EXERCISE PROMPT: When you respond, restate each record exactly as it is given.

MATERIAL PROVIDED:
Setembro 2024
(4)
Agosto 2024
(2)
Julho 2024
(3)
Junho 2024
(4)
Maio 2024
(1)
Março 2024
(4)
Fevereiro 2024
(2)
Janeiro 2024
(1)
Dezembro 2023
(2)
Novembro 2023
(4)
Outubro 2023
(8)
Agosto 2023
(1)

OUTPUT BELOW:
Setembro 2024
(4)
Agosto 2024
(2)
Julho 2024
(3)
Junho 2024
(4)
Maio 2024
(1)
Março 2024
(4)
Fevereiro 2024
(2)
Janeiro 2024
(1)
Dezembro 2023
(2)
Novembro 2023
(4)
Outubro 2023
(8)
Agosto 2023
(1)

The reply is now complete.